In the 1950s thousands of Native American children were placed in Mormon homes for

'racial assimilation.' Now, experts fear an upcoming Supreme Court ruling could allow that to happen again.

One of the driving factors behind the Indian Child Welfare Act is the need to maintain ties to Native American culture. Joe Sohm/Visions of America/Universal Images Group via Getty Images

In January 2018, Chad and Jennifer Brackeen adopted a Navajo baby boy, winning a legal battle with the Navajo Nation after it sought to place the boy with a Navajo family. Soon after, the Texas couple looked to adopt his younger sister, but ran into more opposition: The girl's extended family wanted to take her in, too.

The Brackeens again took things to court, suing to overturn an act that gives preference to Native families in child custody proceedings.

The case has wound its way up to the highest court in America. This fall, the Supreme Court is reconsidering the Indian Child Welfare Act (ICWA) of 1978, which protects Native American children from being removed from their families and tribes.
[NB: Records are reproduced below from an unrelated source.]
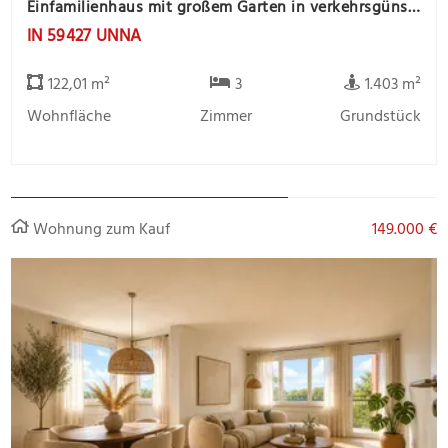
Einfamilienhaus mit großem Garten in verkehrsgünstiger Lage und Wohnmobilstellfläche
IN 59427 UNNA
122,01 m²
3
1.403 m²
Wohnfläche
Zimmer
Grundstück
Wohnung zum Kauf
149.000 €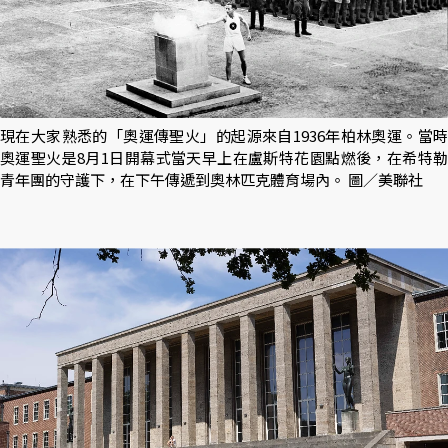
現在大家熟悉的「奧運傳聖火」的起源來自1936年柏林奧運。當時
奧運聖火是8月1日開幕式當天早上在盧斯特花園點燃後，在希特勒
青年團的守護下，在下午傳遞到奧林匹克體育場內。 圖／美聯社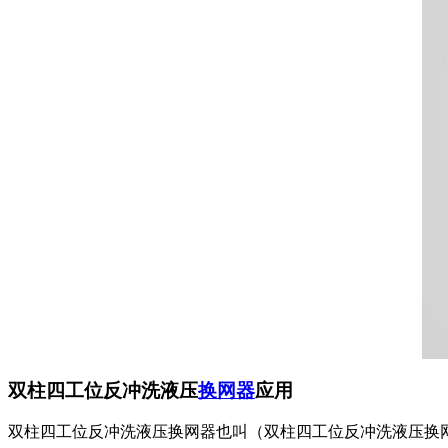
双柱四工位反冲洗液压
换网器
应用
双柱四工位反冲洗液压换网器也叫（双柱四工位反冲洗液压换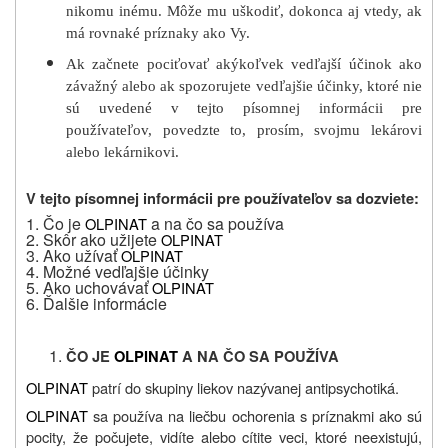
nikomu inému. Môže mu uškodiť, dokonca aj vtedy, ak
má rovnaké príznaky ako Vy.
Ak začnete pociťovať akýkoľvek vedľajší účinok ako
závažný alebo ak spozorujete vedľajšie účinky, ktoré nie
sú uvedené v tejto písomnej informácii pre
používateľov, povedzte to, prosím, svojmu lekárovi
alebo lekárnikovi.
V tejto písomnej informácii pre používateľov sa dozviete:
1. Čo je
a na čo sa používa
OLPINAT
2. Skôr ako užijete
OLPINAT
3. Ako užívať
OLPINAT
4. Možné vedľajšie účinky
5. Ako uchovávať
OLPINAT
6. Ďalšie informácie
ČO JE
OLPINAT
A NA ČO SA POUŽÍVA
OLPINAT
patrí do skupiny liekov nazývanej antipsychotiká.
OLPINAT
sa používa na liečbu ochorenia s príznakmi ako sú
pocity, že počujete, vidíte alebo cítite veci, ktoré neexistujú,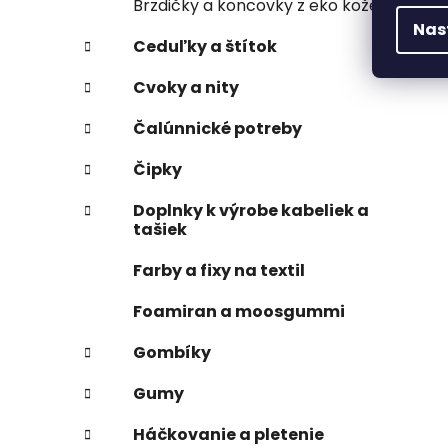
Brzdičky a koncovky z eko kože
Nas
Ceduľky a štítok
Cvoky a nity
Čalúnnické potreby
Čipky
Doplnky k výrobe kabeliek a
tašiek
Farby a fixy na textil
Foamiran a moosgummi
Gombíky
Gumy
Háčkovanie a pletenie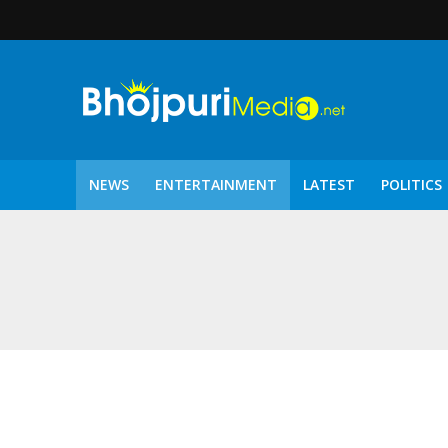
NEWS
ENTERTAINMENT
LATEST
POLITICS
पटरंगम 2026′ के पहले 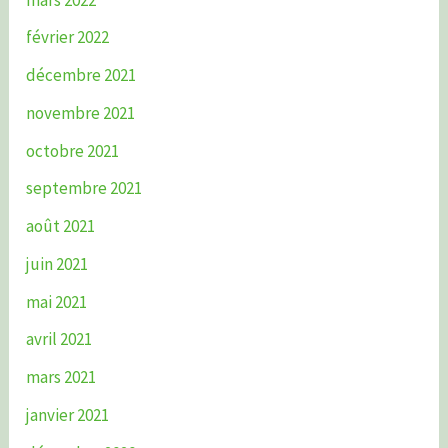
février 2022
décembre 2021
novembre 2021
octobre 2021
septembre 2021
août 2021
juin 2021
mai 2021
avril 2021
mars 2021
janvier 2021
It was enacted after studies in 1969 and 1974 showed that 25 to 35% of all Native children were separated from their families and placed into foster homes, adoptive homes, or institutions.

The studies also revealed that 85% of all Native children in foster care were living in non-Indian homes, even when they had fit and willing relatives.

ICWA emerged in response to a long history of government and private actors removing Indian American children from their homes, buttressed by policies that divested Native American tribes of sovereignty, according to Dan Lerewenz, assistant professor at the University of North Dakota School of Law.

"Indian children have been pawns in both federal and state policy for hundreds of years," Lerewenz said.